● **RECORDED INFORMATION**
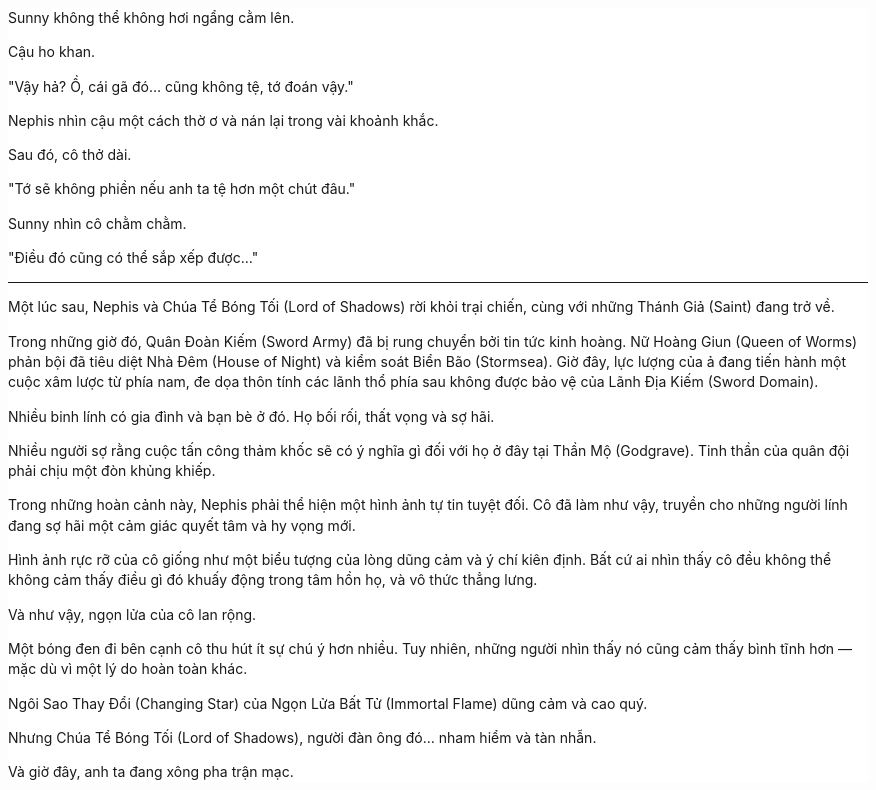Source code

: Sunny không thể không hơi ngẩng cằm lên.

Cậu ho khan.

"Vậy hả? Ồ, cái gã đó… cũng không tệ, tớ đoán vậy."

Nephis nhìn cậu một cách thờ ơ và nán lại trong vài khoảnh khắc.

Sau đó, cô thở dài.

"Tớ sẽ không phiền nếu anh ta tệ hơn một chút đâu."

Sunny nhìn cô chằm chằm.

"Điều đó cũng có thể sắp xếp được…"

***

Một lúc sau, Nephis và Chúa Tể Bóng Tối (Lord of Shadows) rời khỏi trại chiến, cùng với những Thánh Giả (Saint) đang trở về.

Trong những giờ đó, Quân Đoàn Kiếm (Sword Army) đã bị rung chuyển bởi tin tức kinh hoàng. Nữ Hoàng Giun (Queen of Worms) phản bội đã tiêu diệt Nhà Đêm (House of Night) và kiểm soát Biển Bão (Stormsea). Giờ đây, lực lượng của ả đang tiến hành một cuộc xâm lược từ phía nam, đe dọa thôn tính các lãnh thổ phía sau không được bảo vệ của Lãnh Địa Kiếm (Sword Domain).

Nhiều binh lính có gia đình và bạn bè ở đó. Họ bối rối, thất vọng và sợ hãi.

Nhiều người sợ rằng cuộc tấn công thảm khốc sẽ có ý nghĩa gì đối với họ ở đây tại Thần Mộ (Godgrave). Tinh thần của quân đội phải chịu một đòn khủng khiếp.

Trong những hoàn cảnh này, Nephis phải thể hiện một hình ảnh tự tin tuyệt đối. Cô đã làm như vậy, truyền cho những người lính đang sợ hãi một cảm giác quyết tâm và hy vọng mới.

Hình ảnh rực rỡ của cô giống như một biểu tượng của lòng dũng cảm và ý chí kiên định. Bất cứ ai nhìn thấy cô đều không thể không cảm thấy điều gì đó khuấy động trong tâm hồn họ, và vô thức thẳng lưng.

Và như vậy, ngọn lửa của cô lan rộng.

Một bóng đen đi bên cạnh cô thu hút ít sự chú ý hơn nhiều. Tuy nhiên, những người nhìn thấy nó cũng cảm thấy bình tĩnh hơn — mặc dù vì một lý do hoàn toàn khác.

Ngôi Sao Thay Đổi (Changing Star) của Ngọn Lửa Bất Tử (Immortal Flame) dũng cảm và cao quý.

Nhưng Chúa Tể Bóng Tối (Lord of Shadows), người đàn ông đó… nham hiểm và tàn nhẫn.

Và giờ đây, anh ta đang xông pha trận mạc.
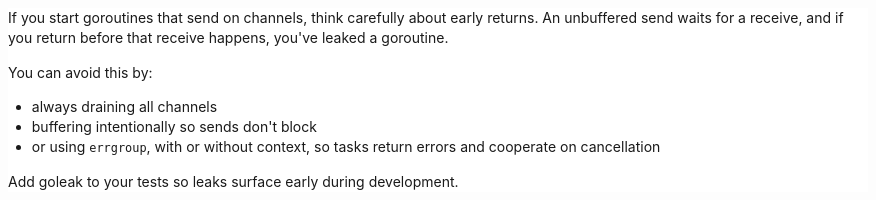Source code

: If you start goroutines that send on channels, think carefully about early returns. An
unbuffered send waits for a receive, and if you return before that receive happens, you've
leaked a goroutine.

You can avoid this by:

- always draining all channels
- buffering intentionally so sends don't block
- or using `errgroup`, with or without context, so tasks return errors and cooperate on
  cancellation

Add goleak to your tests so leaks surface early during development.




[errgroup]:
    pkg.go.dev/golang.org/x/sync/errgroup

[goleak]:
    github.com/uber-go/goleak


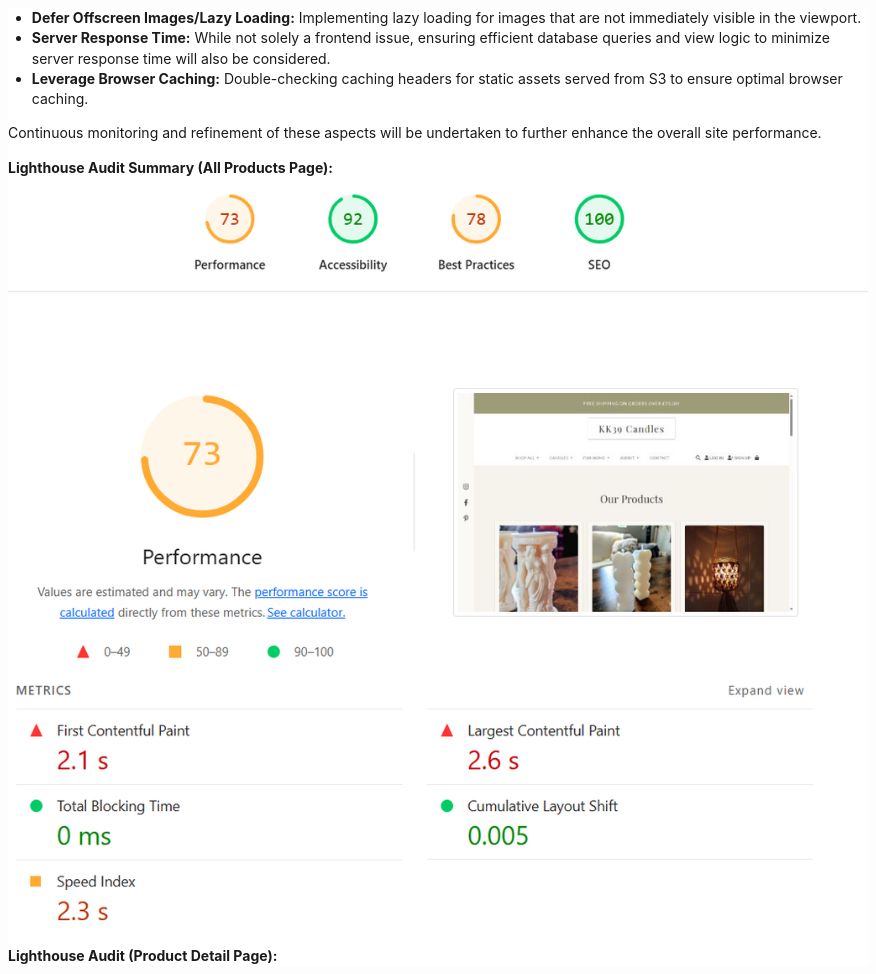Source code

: *   **Defer Offscreen Images/Lazy Loading:** Implementing lazy loading for images that are not immediately visible in the viewport.
*   **Server Response Time:** While not solely a frontend issue, ensuring efficient database queries and view logic to minimize server response time will also be considered.
*   **Leverage Browser Caching:** Double-checking caching headers for static assets served from S3 to ensure optimal browser caching.

Continuous monitoring and refinement of these aspects will be undertaken to further enhance the overall site performance.

**Lighthouse Audit Summary (All Products Page):**
![Lighthouse Audit Screenshot - All Products](./static/images/readme/lighthouse_products.png)

**Lighthouse Audit (Product Detail Page):**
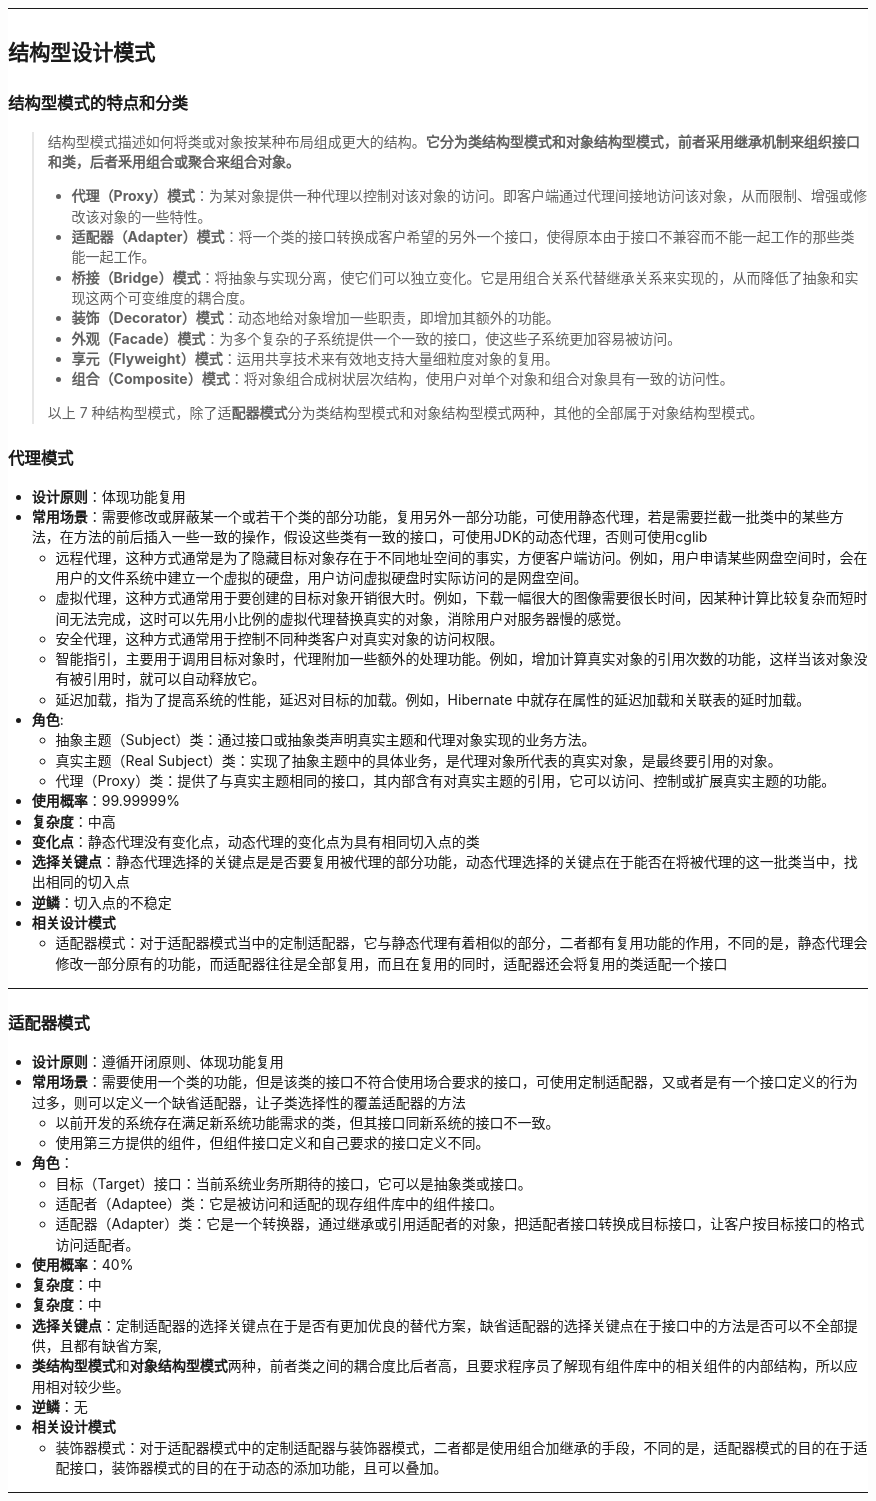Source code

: 
---

## **结构型设计模式**

### 结构型模式的特点和分类

>结构型模式描述如何将类或对象按某种布局组成更大的结构。**它分为类结构型模式和对象结构型模式，前者采用继承机制来组织接口和类，后者釆用组合或聚合来组合对象。**
>
>+ **代理（Proxy）模式**：为某对象提供一种代理以控制对该对象的访问。即客户端通过代理间接地访问该对象，从而限制、增强或修改该对象的一些特性。
>+ **适配器（Adapter）模式**：将一个类的接口转换成客户希望的另外一个接口，使得原本由于接口不兼容而不能一起工作的那些类能一起工作。
>+ **桥接（Bridge）模式**：将抽象与实现分离，使它们可以独立变化。它是用组合关系代替继承关系来实现的，从而降低了抽象和实现这两个可变维度的耦合度。
>+ **装饰（Decorator）模式**：动态地给对象增加一些职责，即增加其额外的功能。
>+ **外观（Facade）模式**：为多个复杂的子系统提供一个一致的接口，使这些子系统更加容易被访问。
>+ **享元（Flyweight）模式**：运用共享技术来有效地支持大量细粒度对象的复用。
>+ **组合（Composite）模式**：将对象组合成树状层次结构，使用户对单个对象和组合对象具有一致的访问性。
>
>以上 7 种结构型模式，除了适**配器模式**分为类结构型模式和对象结构型模式两种，其他的全部属于对象结构型模式。

### 代理模式

+ **设计原则**：体现功能复用
+ **常用场景**：需要修改或屏蔽某一个或若干个类的部分功能，复用另外一部分功能，可使用静态代理，若是需要拦截一批类中的某些方法，在方法的前后插入一些一致的操作，假设这些类有一致的接口，可使用JDK的动态代理，否则可使用cglib
  + 远程代理，这种方式通常是为了隐藏目标对象存在于不同地址空间的事实，方便客户端访问。例如，用户申请某些网盘空间时，会在用户的文件系统中建立一个虚拟的硬盘，用户访问虚拟硬盘时实际访问的是网盘空间。
  + 虚拟代理，这种方式通常用于要创建的目标对象开销很大时。例如，下载一幅很大的图像需要很长时间，因某种计算比较复杂而短时间无法完成，这时可以先用小比例的虚拟代理替换真实的对象，消除用户对服务器慢的感觉。
  + 安全代理，这种方式通常用于控制不同种类客户对真实对象的访问权限。
  + 智能指引，主要用于调用目标对象时，代理附加一些额外的处理功能。例如，增加计算真实对象的引用次数的功能，这样当该对象没有被引用时，就可以自动释放它。
  + 延迟加载，指为了提高系统的性能，延迟对目标的加载。例如，Hibernate 中就存在属性的延迟加载和关联表的延时加载。
+ **角色**:
  + 抽象主题（Subject）类：通过接口或抽象类声明真实主题和代理对象实现的业务方法。
  + 真实主题（Real Subject）类：实现了抽象主题中的具体业务，是代理对象所代表的真实对象，是最终要引用的对象。
  + 代理（Proxy）类：提供了与真实主题相同的接口，其内部含有对真实主题的引用，它可以访问、控制或扩展真实主题的功能。
+ **使用概率**：99.99999%
+ **复杂度**：中高
+ **变化点**：静态代理没有变化点，动态代理的变化点为具有相同切入点的类
+ **选择关键点**：静态代理选择的关键点是是否要复用被代理的部分功能，动态代理选择的关键点在于能否在将被代理的这一批类当中，找出相同的切入点
+ **逆鳞**：切入点的不稳定
+ **相关设计模式**
  - 适配器模式：对于适配器模式当中的定制适配器，它与静态代理有着相似的部分，二者都有复用功能的作用，不同的是，静态代理会修改一部分原有的功能，而适配器往往是全部复用，而且在复用的同时，适配器还会将复用的类适配一个接口

---

### 适配器模式

+ **设计原则**：遵循开闭原则、体现功能复用
+ **常用场景**：需要使用一个类的功能，但是该类的接口不符合使用场合要求的接口，可使用定制适配器，又或者是有一个接口定义的行为过多，则可以定义一个缺省适配器，让子类选择性的覆盖适配器的方法
  + 以前开发的系统存在满足新系统功能需求的类，但其接口同新系统的接口不一致。
  + 使用第三方提供的组件，但组件接口定义和自己要求的接口定义不同。
+ **角色**：
  + 目标（Target）接口：当前系统业务所期待的接口，它可以是抽象类或接口。
  + 适配者（Adaptee）类：它是被访问和适配的现存组件库中的组件接口。
  + 适配器（Adapter）类：它是一个转换器，通过继承或引用适配者的对象，把适配者接口转换成目标接口，让客户按目标接口的格式访问适配者。
+ **使用概率**：40%
+ **复杂度**：中
+ **复杂度**：中
+ **选择关键点**：定制适配器的选择关键点在于是否有更加优良的替代方案，缺省适配器的选择关键点在于接口中的方法是否可以不全部提供，且都有缺省方案,
+ **类结构型模式**和**对象结构型模式**两种，前者类之间的耦合度比后者高，且要求程序员了解现有组件库中的相关组件的内部结构，所以应用相对较少些。
+ **逆鳞**：无
+ **相关设计模式**
  - 装饰器模式：对于适配器模式中的定制适配器与装饰器模式，二者都是使用组合加继承的手段，不同的是，适配器模式的目的在于适配接口，装饰器模式的目的在于动态的添加功能，且可以叠加。

---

● **WHAT TO WORK ON**
Give back exactly the lines from the opening of the listing through the line holding "Sunny nhìn cô chằm chằm.", both ends included, with every picture omitted.

● **ANSWER FOR THIS EXERCISE**
Source code

: Sunny không thể không hơi ngẩng cằm lên.

Cậu ho khan.

"Vậy hả? Ồ, cái gã đó… cũng không tệ, tớ đoán vậy."

Nephis nhìn cậu một cách thờ ơ và nán lại trong vài khoảnh khắc.

Sau đó, cô thở dài.

"Tớ sẽ không phiền nếu anh ta tệ hơn một chút đâu."

Sunny nhìn cô chằm chằm.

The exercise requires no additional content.